Some photographers resort to long lenses in such situations. They’ll sit way off to the side and cherry pick shots of people without being noticed. I can understand why they might do this. But I’m one of those people who believes you need to get a little closer, even to the point of interacting with the subject. Besides, long lenses flatten the perspective. When you’re dealing with people it can look as if you were just phoning in the picture from another planet. I prefer pictures that make you feel like you were in the crowd.
Neptune Festival Crowd, 2010
Last Saturday I was back down on the Virginia Beach boardwalk getting in a walk and watching some of the festivities of the Neptune Festival, an annual event conceived thirty-seven years ago to bolster the tourism “shoulder season.” The first Neptune Festival was mainly a big weekend seafood party. These days it includes several weeks of parties, balls, 5k and 10k foot races, a parade, art show, bands, sailing regatta, sandcastle building competition and probably some other things I’m forgetting.
Channeling my inner Martin Parr, I decided before I left home that I wanted to get close to the crowd. I loaded the 18-35mm wide-angle lens on my camera and headed into the fray. This used to be my default lens because I like to see “wide.” But now I use it mostly for the slightly distorted perspective it gives, especially in low angle shots.
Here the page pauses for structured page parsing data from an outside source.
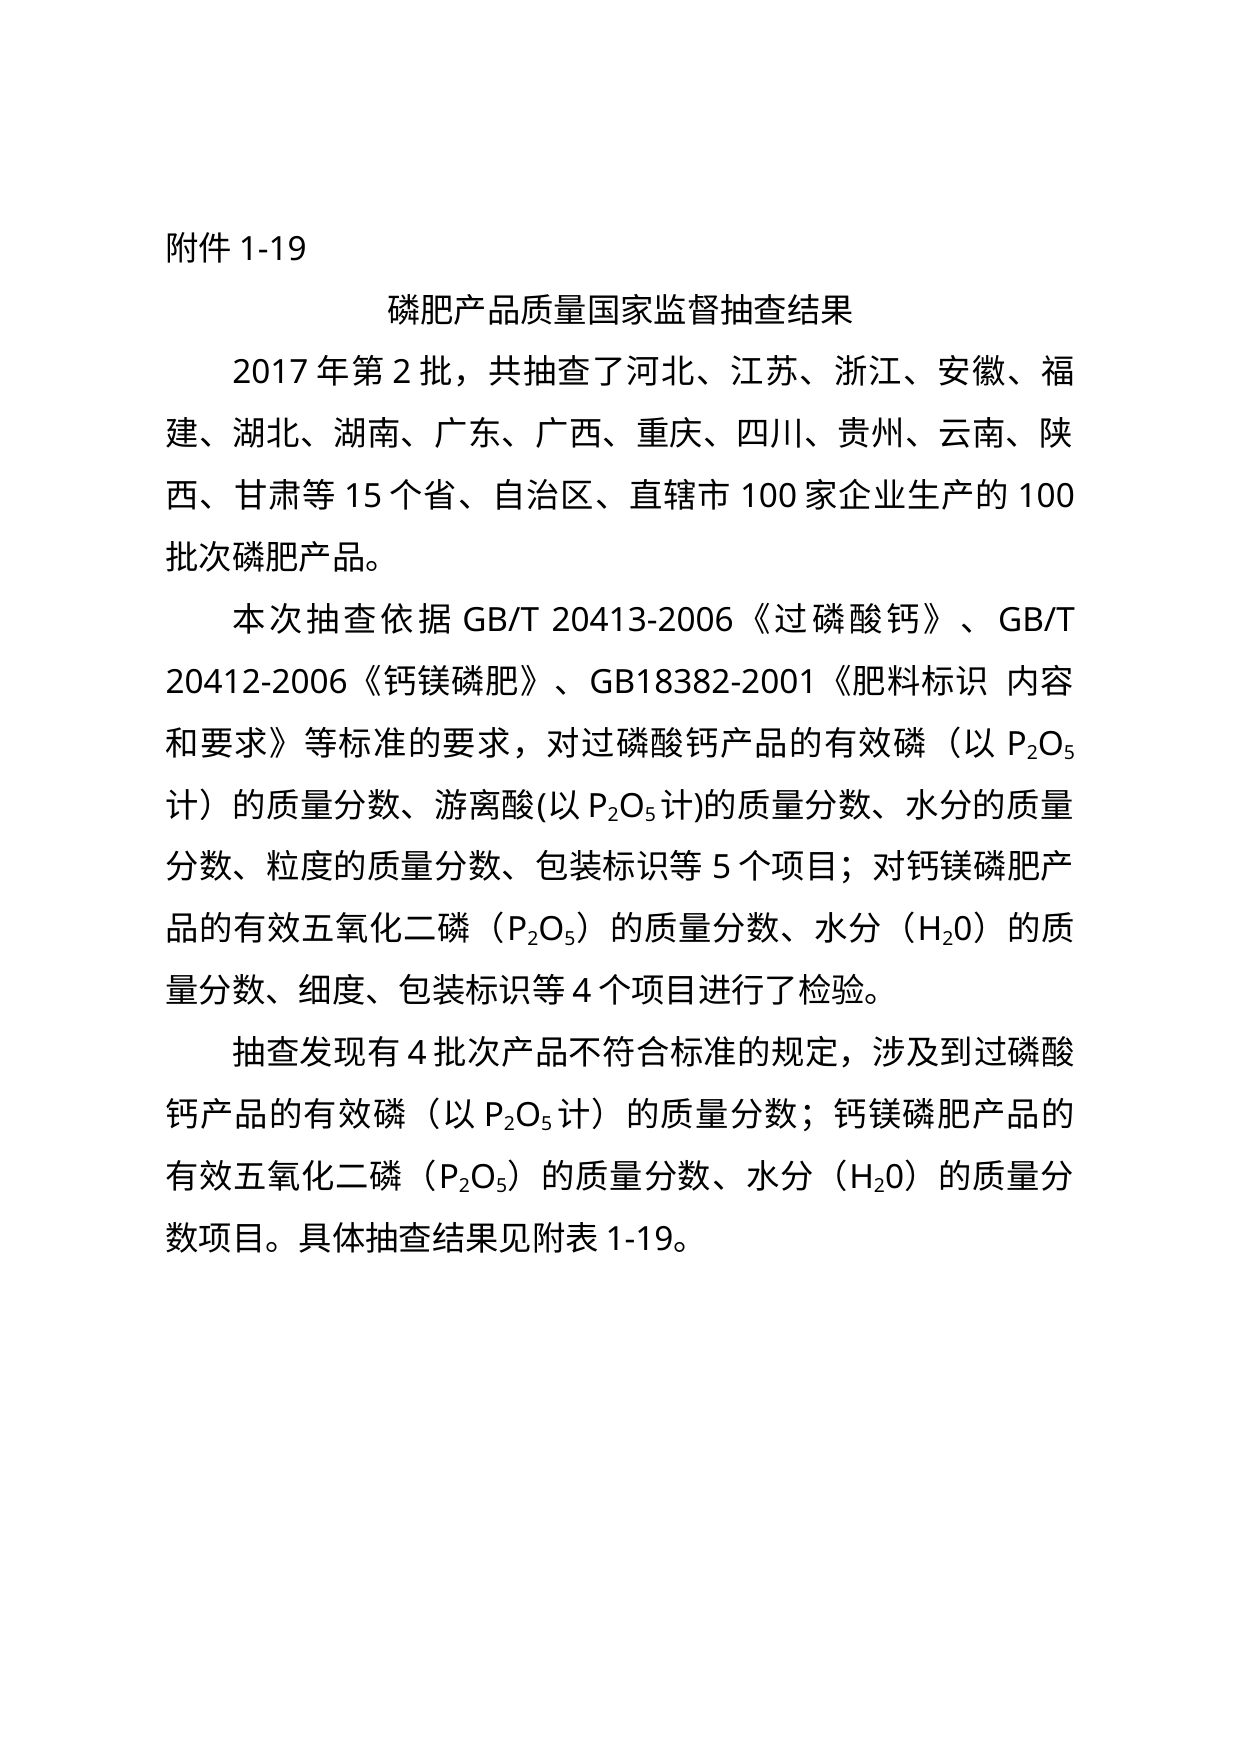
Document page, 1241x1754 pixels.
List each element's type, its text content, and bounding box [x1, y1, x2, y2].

text 2017年第2批，共抽查了河北、江苏、浙江、安徽、福建、湖北、湖南、广东、广西、重庆、四川、贵州、云南、陕西、甘肃等15个省、自治区、直辖市100家企业生产的100批次磷肥产品。 [165, 334, 1075, 582]
text 附件1-19 [165, 211, 1075, 273]
text 抽查发现有4批次产品不符合标准的规定，涉及到过磷酸钙产品的有效磷（以P2O5计）的质量分数；钙镁磷肥产品的有效五氧化二磷（P2O5）的质量分数、水分（H20）的质量分数项目。具体抽查结果见附表1-19。 [165, 1015, 1075, 1263]
text 本次抽查依据GB/T 20413-2006《过磷酸钙》、GB/T 20412-2006《钙镁磷肥》、GB18382-2001《肥料标识 内容和要求》等标准的要求，对过磷酸钙产品的有效磷（以P2O5计）的质量分数、游离酸(以P2O5计)的质量分数、水分的质量分数、粒度的质量分数、包装标识等5个项目；对钙镁磷肥产品的有效五氧化二磷（P2O5）的质量分数、水分（H20）的质量分数、细度、包装标识等4个项目进行了检验。 [165, 582, 1075, 1015]
text 磷肥产品质量国家监督抽查结果 [165, 273, 1075, 334]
Normally, I’m obsessive about looking into the viewfinder to compose pictures. But for this outing I had to let that go. What I did whenever I saw someone walking towards me that I wanted to photography I lifted my camera to the middle of my chest and took a picture without ever looking into the viewfinder. As these pictures show, if you do that people don’t even look at the cameras.
The downside of this technique, of course, is that composition can be hit or miss. Some of the shots I took this way completely missed the subject. Some, like Fame, Like a Good Figure, is Fleeting, have focus issues. The man in Portrait of an Unknown could have been better positioned. Clearly, I’ve got some work to do perfecting this technique. But if I practice it some more I’m pretty sure I’ll get better at it.
Fame, Like a Good Figure, is Fleeting, 2010
Portrait of an Unknown, 2010
Nice pics Chris - love the fleeting fame shot. One thought/question; as I recall the beginning of the neptune Festival, it wasn't created to fill hotel rooms - it was supposed to be a celebration of LOCALS as we take back our beach from the out of towners. Nancy Creech and friends may have morphed the Neptune Festival into a business lobby strategy to fill hotel rooms, but that wasn't really the idea behind the Neptune Festival.
ReplyDelete-Reid Greenmun
Great idea--I like the effects you got a lot.
ReplyDeleteChris, one of the reasons I enjoy your blogs is that I always learn something, or at least view a subject from a different perspective just as this technique does. One of the things drilled into my head by firearms instructors was the need to develop muscle memory when acquiring a sight picture which is what you're doing with your camera.
ReplyDeleteBTW, thanks for pointing me towards Martin Parr.
Hi Chris, I'm just catching up on my blog-reading/-viewing. Love yours, as usual. I hope your inner Martin Parr stays inside. I get your point, but I don't really like his stuff. He does interesting things with colour and has an interesting view of things, but I find him to be mostly mean-spirited, and not just celebrating the unusual or weird.